— Requirement —
An exact copy of the data is needed, but without any of its images.

Data excerpts:

____

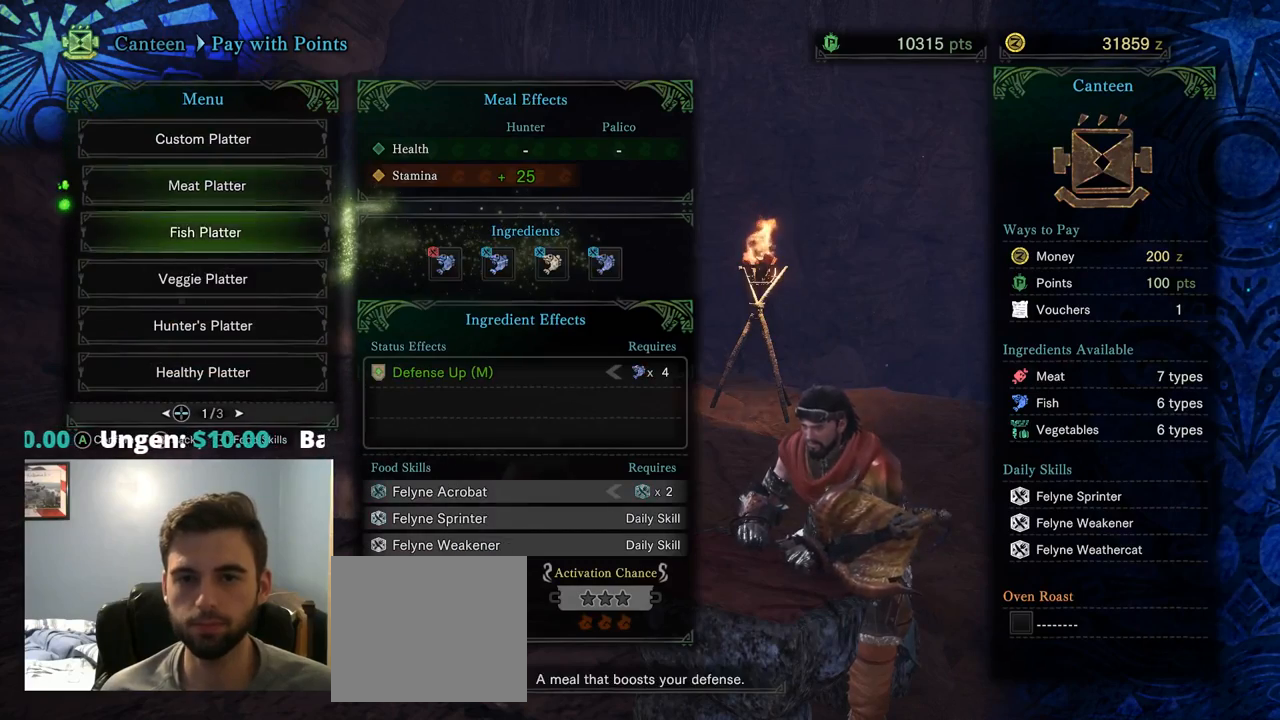
{"buttons": ["DPAD_DOWN"], "left_stick": "center", "right_stick": "center", "events": [[50, "DPAD_DOWN", "up"], [150, "DPAD_DOWN", "down"], [250, "DPAD_DOWN", "up"], [317, "DPAD_DOWN", "down"], [417, "DPAD_DOWN", "up"], [484, "DPAD_DOWN", "down"]]}
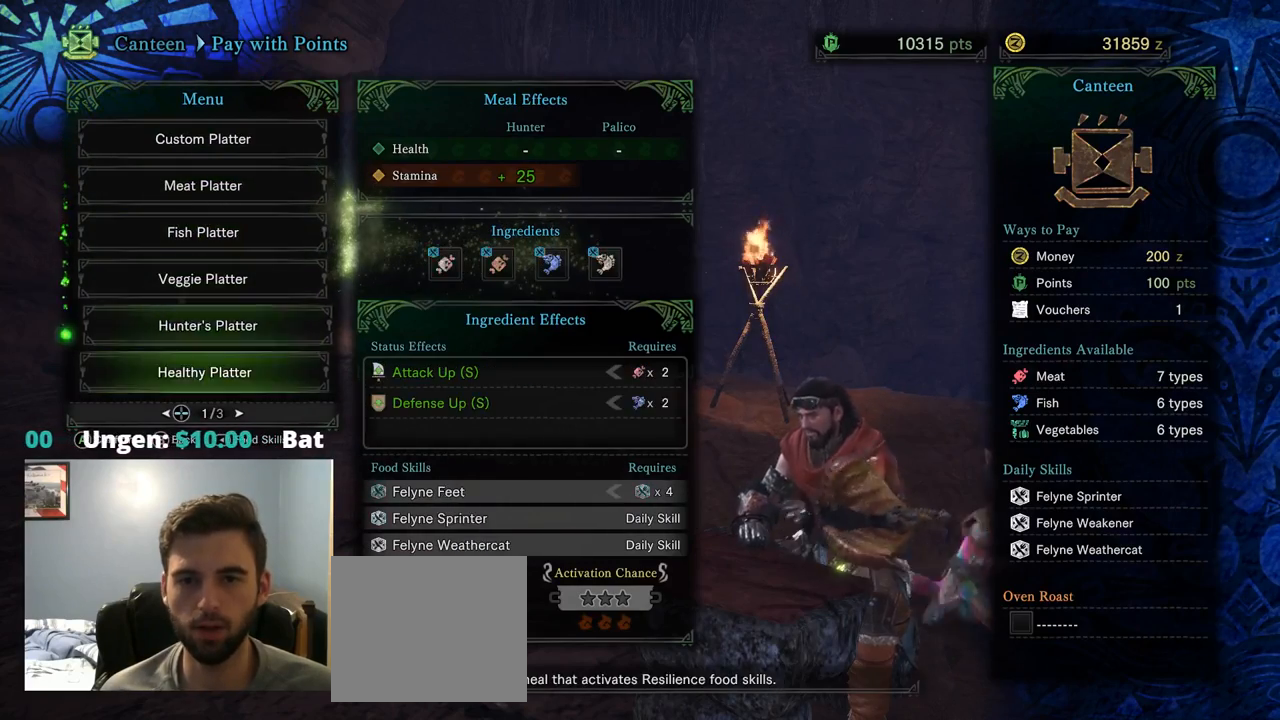
{"buttons": [], "left_stick": "center", "right_stick": "center", "events": [[67, "DPAD_DOWN", "up"], [167, "DPAD_DOWN", "down"], [267, "DPAD_DOWN", "up"], [334, "DPAD_DOWN", "down"], [434, "DPAD_DOWN", "up"]]}
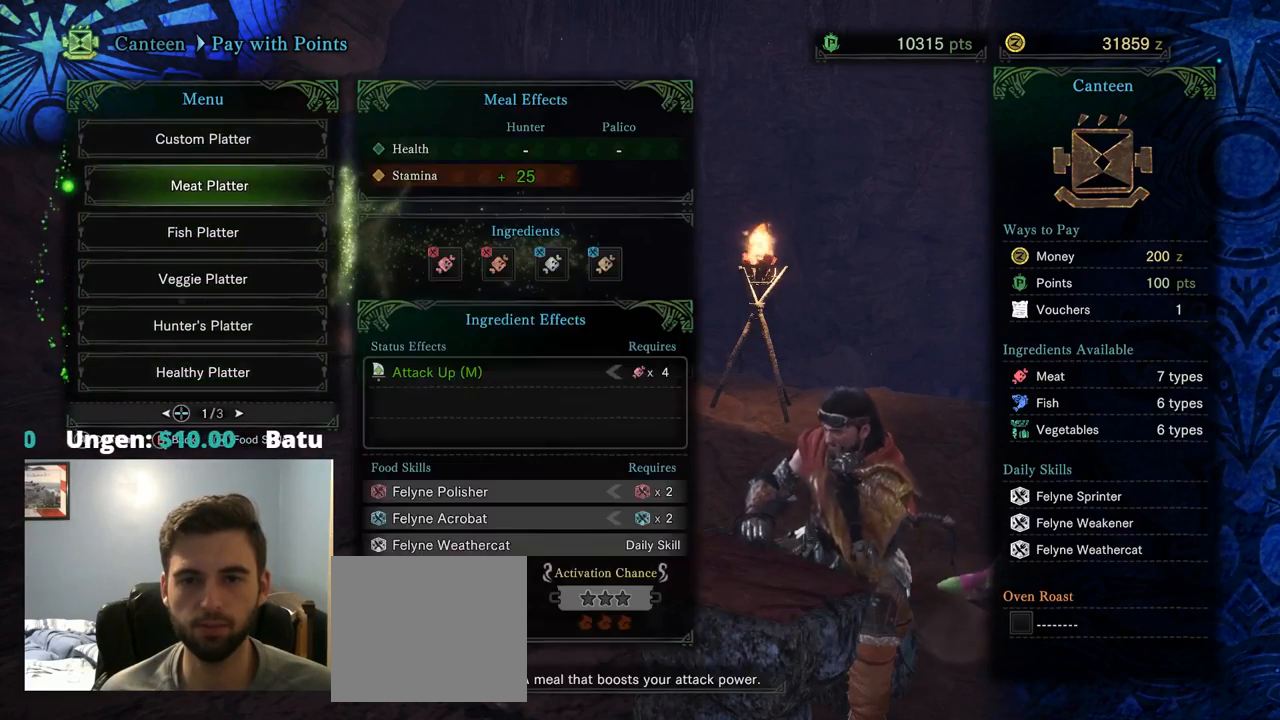
{"buttons": ["DPAD_DOWN"], "left_stick": "center", "right_stick": "center", "events": [[67, "DPAD_UP", "down"], [167, "DPAD_UP", "up"], [300, "DPAD_DOWN", "down"], [400, "DPAD_DOWN", "up"], [467, "DPAD_DOWN", "down"]]}
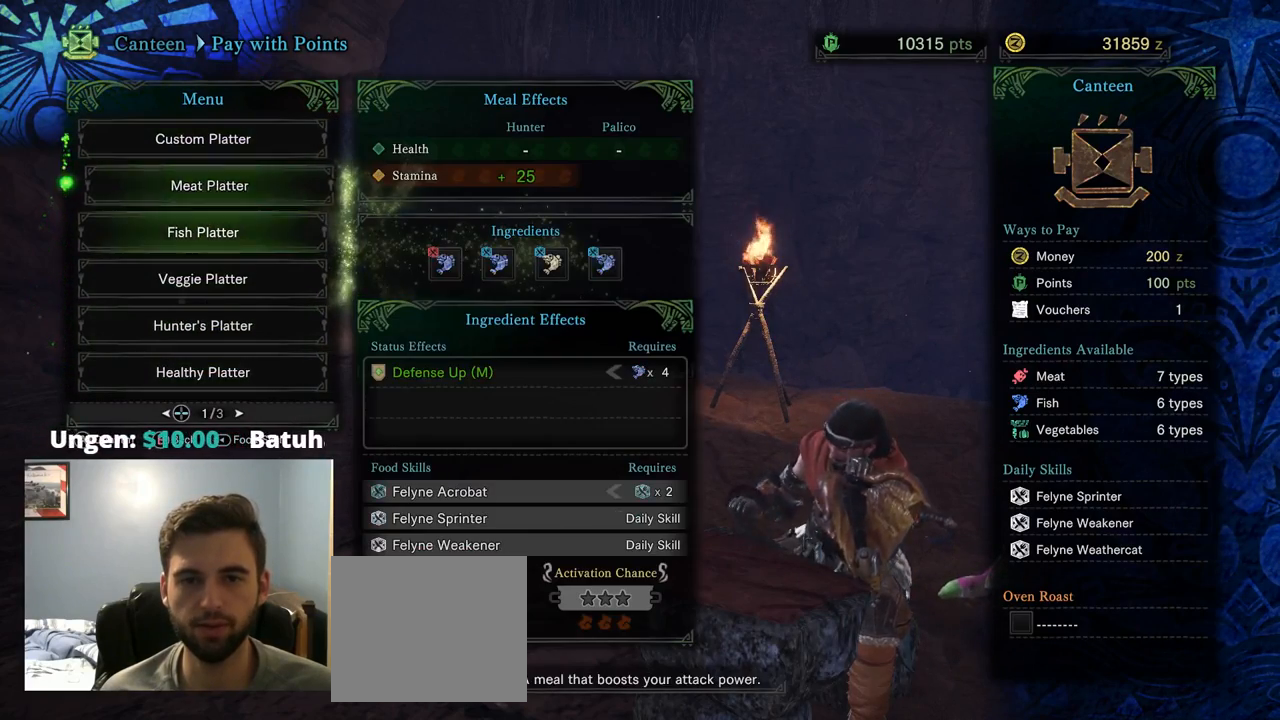
{"buttons": ["DPAD_DOWN"], "left_stick": "center", "right_stick": "center", "events": [[100, "DPAD_DOWN", "up"], [200, "DPAD_DOWN", "down"], [334, "DPAD_DOWN", "up"], [400, "DPAD_DOWN", "down"]]}
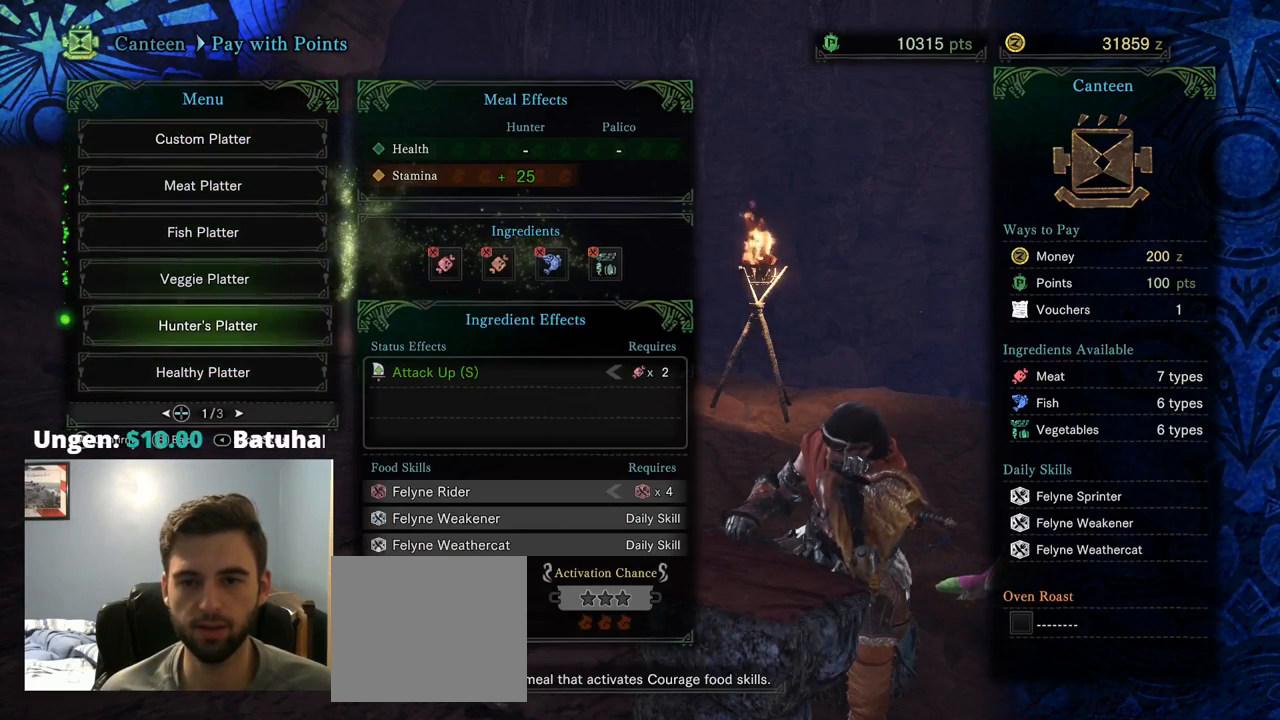
{"buttons": [], "left_stick": "center", "right_stick": "center", "events": [[67, "DPAD_DOWN", "up"], [134, "DPAD_DOWN", "down"], [217, "DPAD_DOWN", "up"], [317, "DPAD_DOWN", "down"], [417, "DPAD_DOWN", "up"]]}
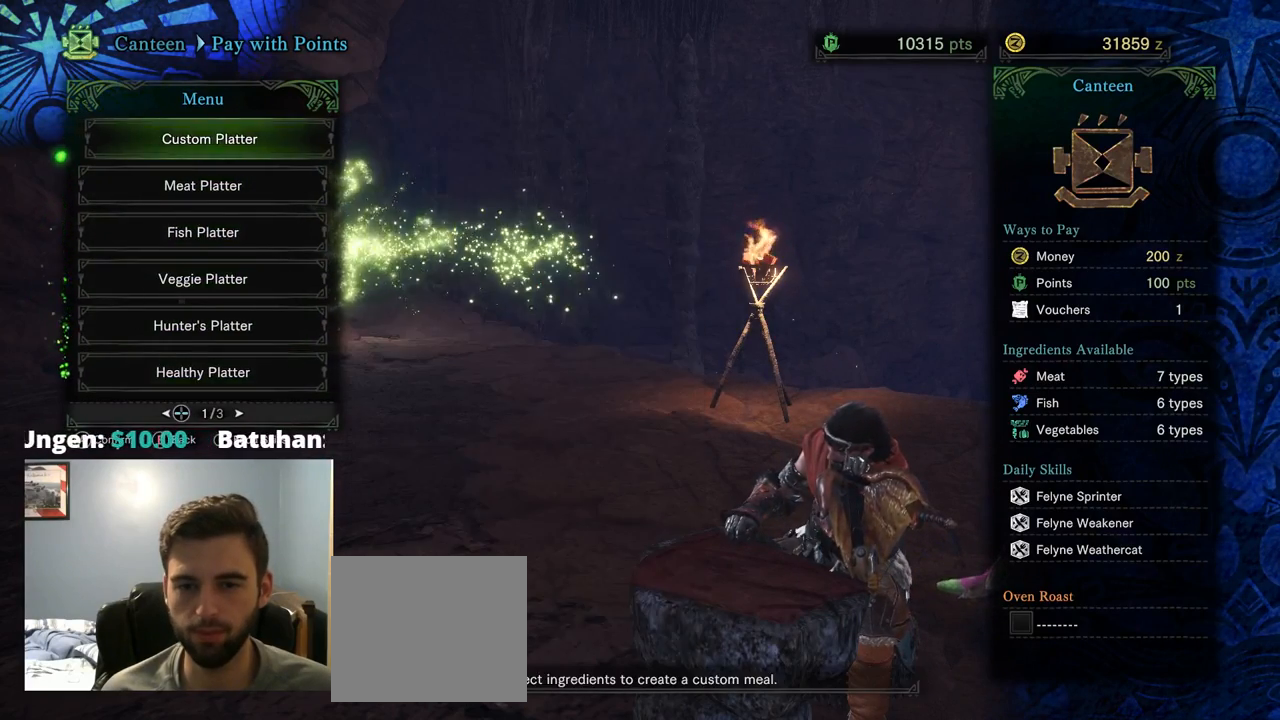
{"buttons": [], "left_stick": "center", "right_stick": "center", "events": [[17, "DPAD_DOWN", "down"], [150, "DPAD_DOWN", "up"], [217, "DPAD_DOWN", "down"], [350, "DPAD_DOWN", "up"]]}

____

— Solution to this task —
{"buttons": ["DPAD_DOWN"], "left_stick": "center", "right_stick": "center", "events": [[50, "DPAD_DOWN", "up"], [150, "DPAD_DOWN", "down"], [250, "DPAD_DOWN", "up"], [317, "DPAD_DOWN", "down"], [417, "DPAD_DOWN", "up"], [484, "DPAD_DOWN", "down"]]}
{"buttons": [], "left_stick": "center", "right_stick": "center", "events": [[67, "DPAD_DOWN", "up"], [167, "DPAD_DOWN", "down"], [267, "DPAD_DOWN", "up"], [334, "DPAD_DOWN", "down"], [434, "DPAD_DOWN", "up"]]}
{"buttons": ["DPAD_DOWN"], "left_stick": "center", "right_stick": "center", "events": [[67, "DPAD_UP", "down"], [167, "DPAD_UP", "up"], [300, "DPAD_DOWN", "down"], [400, "DPAD_DOWN", "up"], [467, "DPAD_DOWN", "down"]]}
{"buttons": ["DPAD_DOWN"], "left_stick": "center", "right_stick": "center", "events": [[100, "DPAD_DOWN", "up"], [200, "DPAD_DOWN", "down"], [334, "DPAD_DOWN", "up"], [400, "DPAD_DOWN", "down"]]}
{"buttons": [], "left_stick": "center", "right_stick": "center", "events": [[67, "DPAD_DOWN", "up"], [134, "DPAD_DOWN", "down"], [217, "DPAD_DOWN", "up"], [317, "DPAD_DOWN", "down"], [417, "DPAD_DOWN", "up"]]}
{"buttons": [], "left_stick": "center", "right_stick": "center", "events": [[17, "DPAD_DOWN", "down"], [150, "DPAD_DOWN", "up"], [217, "DPAD_DOWN", "down"], [350, "DPAD_DOWN", "up"]]}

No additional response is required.